The novelist and teacher Frederich Beuchner writes, “Of the seven deadly sins, anger is possibly the most fun. To lick your wounds, to smack your lips over grievances long past, to roll over your tongue the prospect of bitter confrontations still to come, to savor to the last toothsome morsel both the pain you are given and the pain you are giving back – in many ways it is a feast fit for a king. The chief drawback is that what you are wolfing down is yourself. The skeleton at the feast is you.”

 Unforgiveness not only ruins the music of one’s life, it can destroy the instrument as well. People’s lives and relationships – and even their bodies – can be damaged because they either refuse to forgive or refuse to believe that they can forgive. Unforgiveness stops the Christ-follower dead in his tracks, and he cannot follow any further until it is cleared away.

Here is the irony: In refusing to forgive, a person feels that justice is being served, that the offender is being made to pay for his sin. But the person who pays most – both spiritually and relationally – is not the offender, but the offended.

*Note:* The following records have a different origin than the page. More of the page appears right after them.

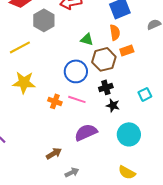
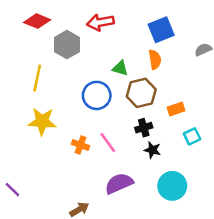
yellow line: (20, 47) -> (37, 78), turned -50
orange rectangle: (127, 50) -> (176, 109), moved
blue circle: (76, 71) -> (97, 95), moved
pink line: (77, 99) -> (108, 143), turned 36

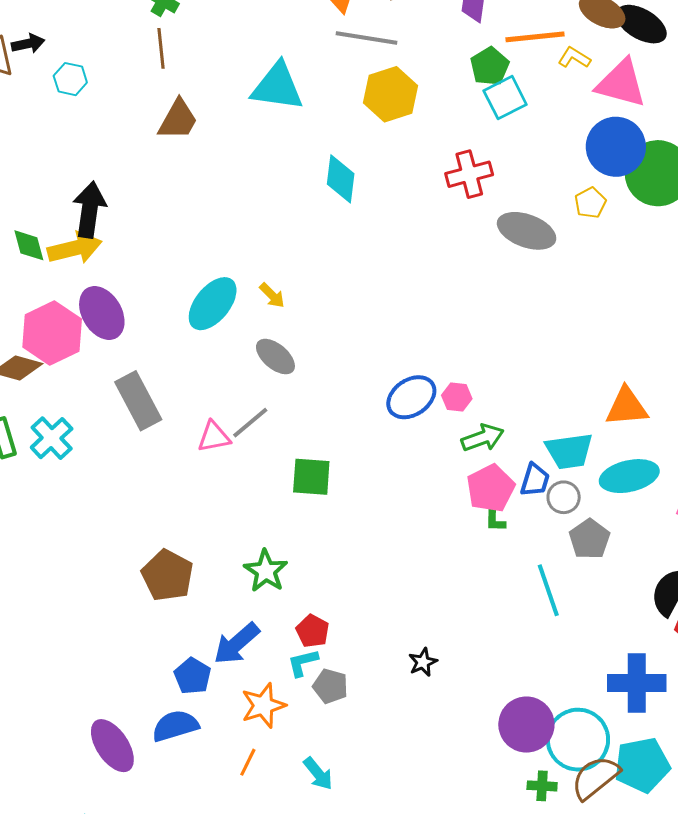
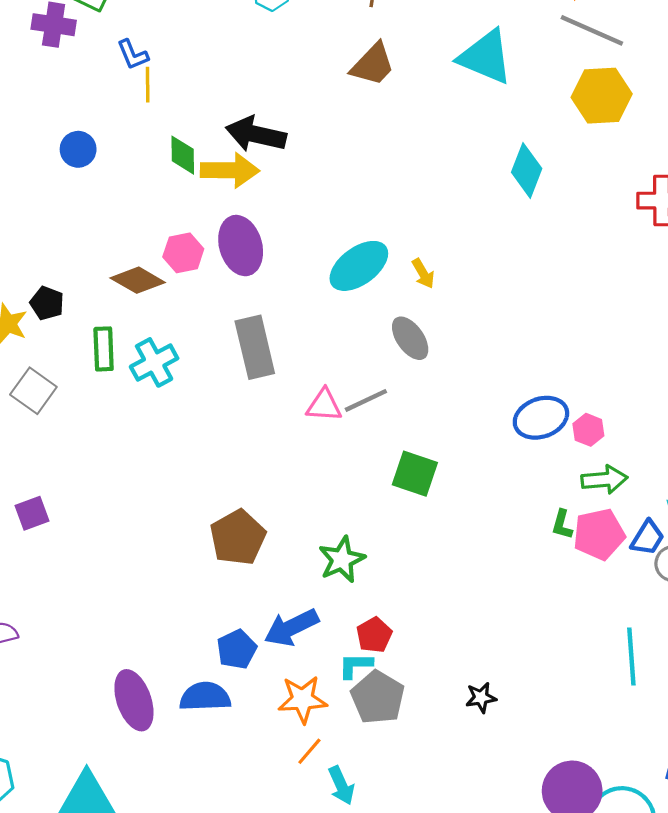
black arrow: (90, 210) -> (256, 134), turned -100
pink hexagon: (52, 333) -> (183, 253), size x0.6
green L-shape: (495, 519) -> (562, 525), moved
gray pentagon: (330, 686) -> (378, 697), size x1.4
orange line: (248, 762) -> (309, 751), moved

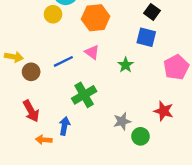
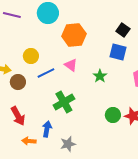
yellow circle: (53, 14) -> (31, 56), moved
gray star: (122, 121) -> (68, 144), moved
green circle: (141, 136) -> (113, 115), moved

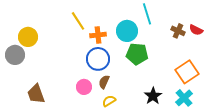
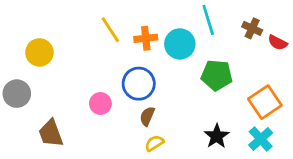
brown cross: (178, 31) -> (252, 28), moved
orange cross: (98, 35) -> (146, 38), moved
green pentagon: (137, 54) -> (217, 75), moved
gray circle: (15, 55) -> (17, 94), moved
pink circle: (84, 87) -> (100, 104), moved

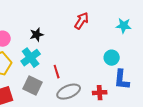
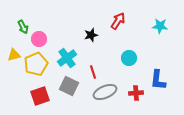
black star: (37, 35) -> (91, 35), moved
cyan circle: (112, 58) -> (129, 58), moved

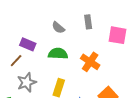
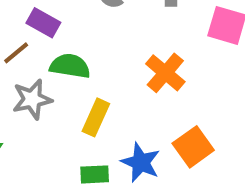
green semicircle: (58, 54) -> (70, 66), moved

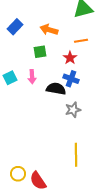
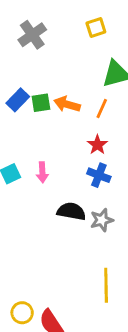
orange line: (81, 41) -> (102, 109), moved, turned -56
green square: (40, 52) -> (41, 103), moved
black semicircle: (56, 89) -> (71, 211), moved

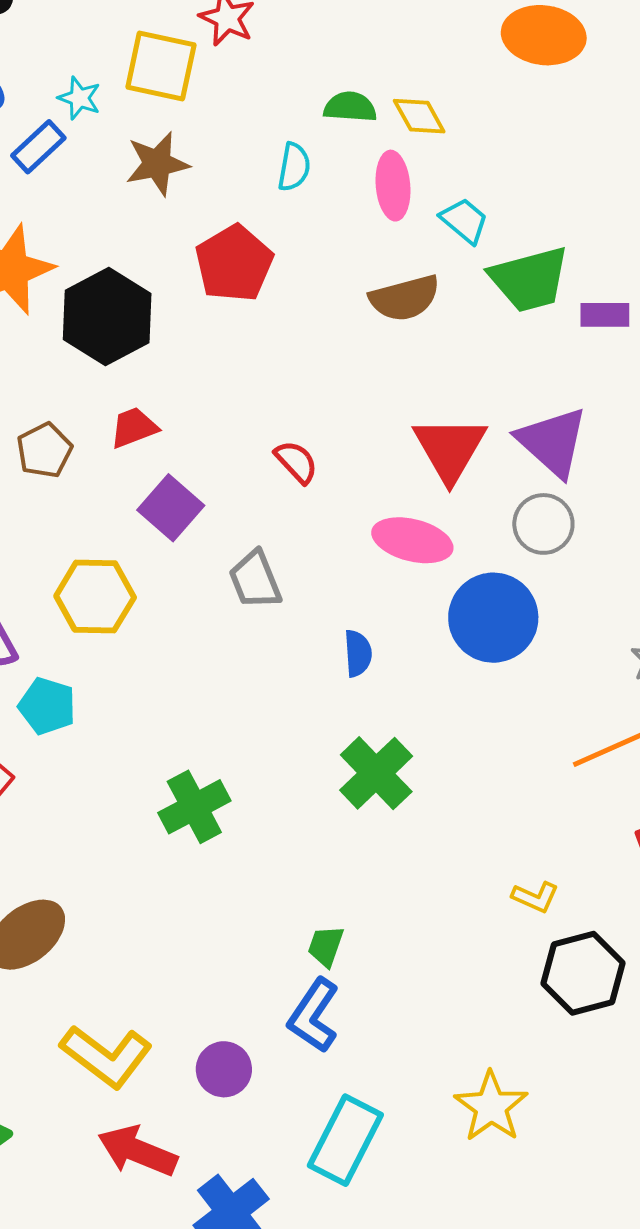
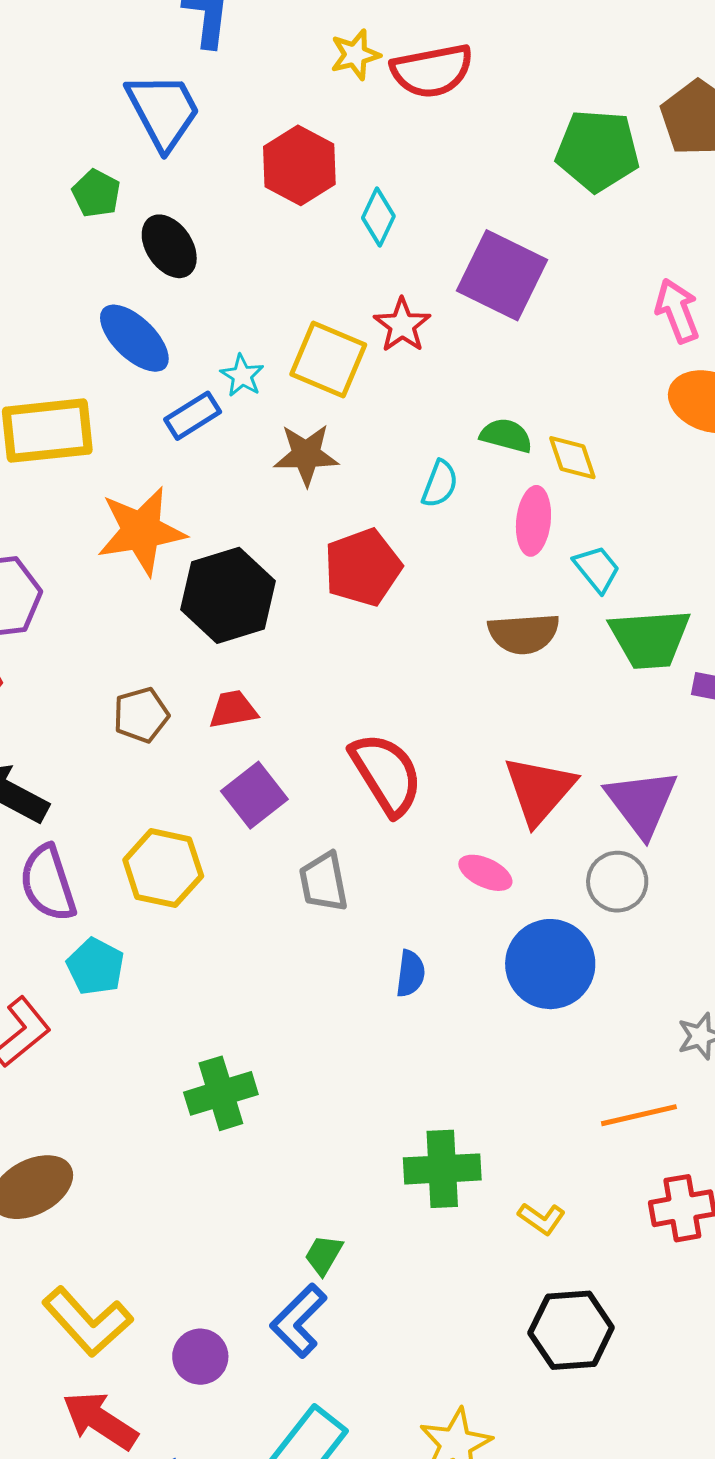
red semicircle: (296, 462) -> (386, 774), size x1.8
pink ellipse: (412, 540) -> (485, 873), size x0.7
green cross: (376, 773) -> (442, 1169), moved, turned 30
yellow L-shape: (535, 897) -> (542, 1219), moved

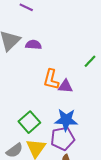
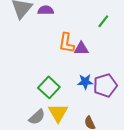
blue star: (66, 120) -> (85, 82), size x0.7
purple pentagon: (63, 139) -> (105, 85), moved

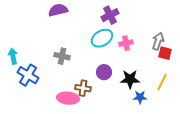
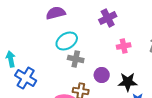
cyan ellipse: (102, 38) -> (67, 41), moved
gray cross: (62, 56) -> (76, 59), moved

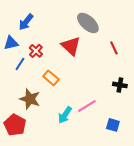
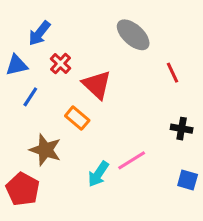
red triangle: (71, 46) -> (97, 85), moved
red cross: (36, 51) -> (61, 64), moved
blue square: (113, 125) -> (188, 180), moved

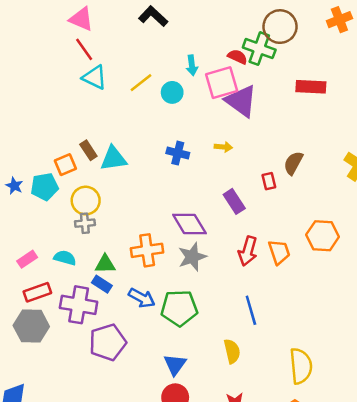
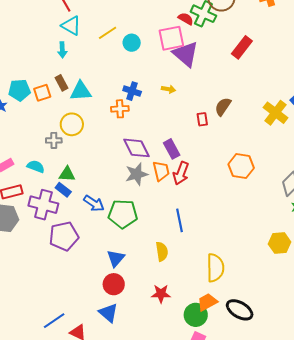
cyan arrow: (192, 65) -> (62, 50), moved
red rectangle: (311, 87) -> (242, 47), turned -60
cyan pentagon: (45, 187) -> (19, 90), moved
yellow circle: (86, 201) -> (72, 124), moved
purple rectangle: (234, 201) -> (172, 149), moved
orange cross: (147, 250) -> (120, 109), moved, size x0.7
orange trapezoid: (279, 252) -> (161, 171), moved

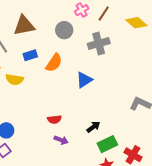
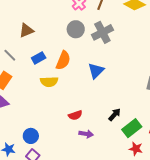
brown triangle: (24, 26) -> (26, 30), size x0.7
gray circle: (64, 30) -> (76, 29), moved
yellow semicircle: (15, 79) -> (49, 82), moved

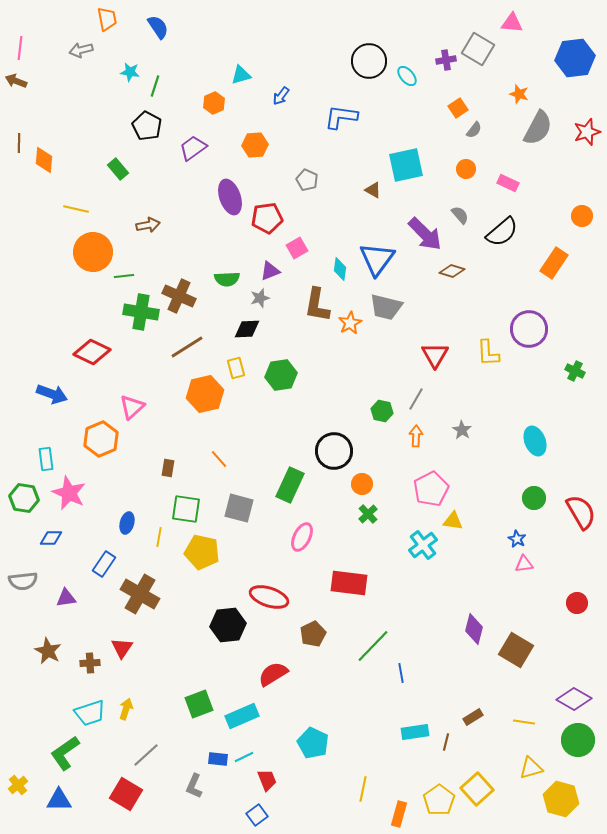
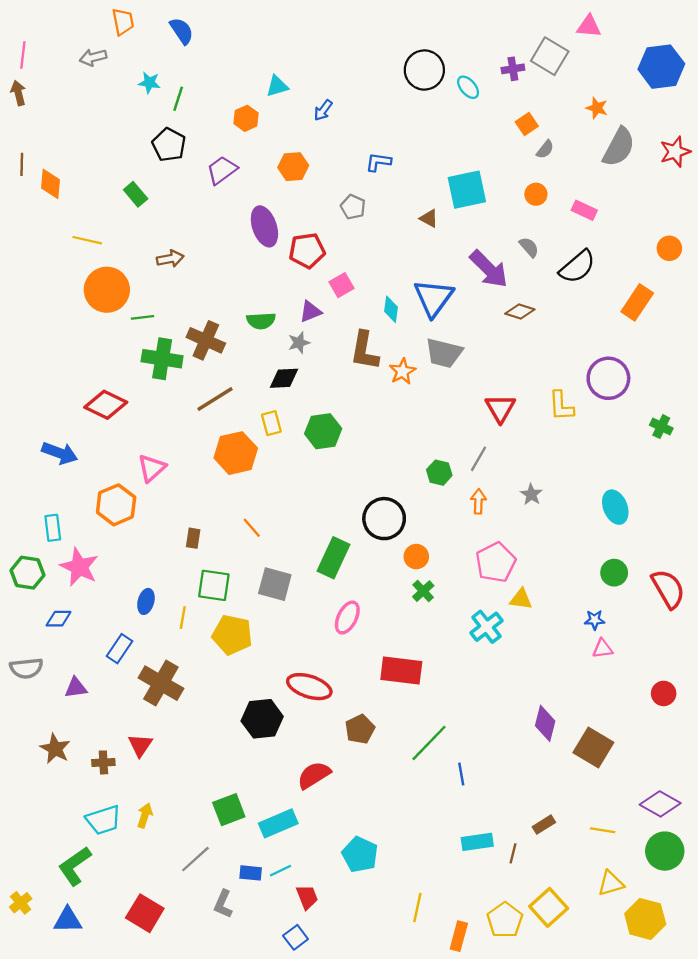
brown arrow: (16, 81) -> (18, 93), turned 55
blue L-shape: (341, 117) -> (378, 162), moved, size x0.7
blue star: (517, 539) -> (595, 620), turned -30
gray line: (146, 755) -> (195, 859), moved

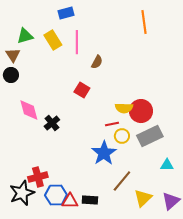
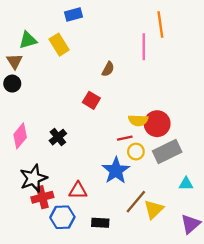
pink line: (77, 42) -> (144, 47), moved
pink diamond: (29, 110) -> (20, 136), moved, turned 55
black star: (22, 193) -> (33, 178), moved
yellow triangle: (143, 198) -> (154, 209), moved
red triangle: (70, 201) -> (78, 191), moved

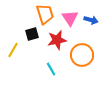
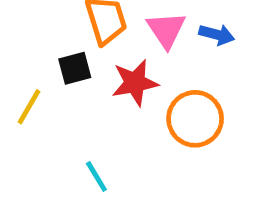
cyan line: (51, 69) -> (96, 177), moved

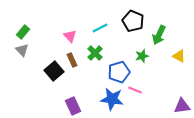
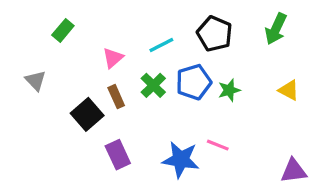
green rectangle: (23, 32) -> (63, 30), moved
green arrow: (159, 35) -> (276, 29), moved
pink triangle: (70, 36) -> (113, 58), turned 32
blue pentagon: (119, 72) -> (194, 82), moved
purple rectangle: (73, 106) -> (118, 155), moved

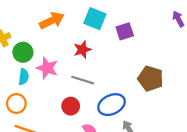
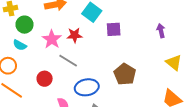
pink star: (47, 68) -> (52, 39), moved
cyan semicircle: (24, 77) -> (20, 45), turned 96
red circle: (71, 106) -> (45, 79), moved

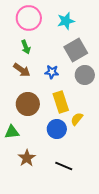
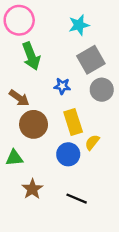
pink circle: (29, 18) -> (19, 20), moved
green arrow: (26, 47) -> (31, 56), size x1.6
brown arrow: (22, 70) -> (19, 98), moved

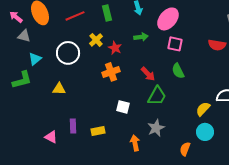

A man was once driving by a farm when he saw something in the farmyard that made him sick: an eagle chained and manacled to a stake. He swung the car around and went back to talk to the farmer. He asked him how much money he would take for the eagle. The farmer quoted some exorbitant sum and the man, without haggling, reached for his wallet. He then told the farmer to unclasp the manacle and free the magnificent bird. Grumbling, the farmer obeyed and released the eagle, but it didn’t fly. It continued to walk in a circle around the stake, as it had done a thousand times before.

This is a picture of the person who, freed by Christ’s forgiveness, still clings to his own injuries. He is chained to his past and will never soar again until he has unlocked the chain that binds him. Whether he realizes it or not, he already possesses the key: Forgiveness. “Forgive us our debts as we forgive our debtors.”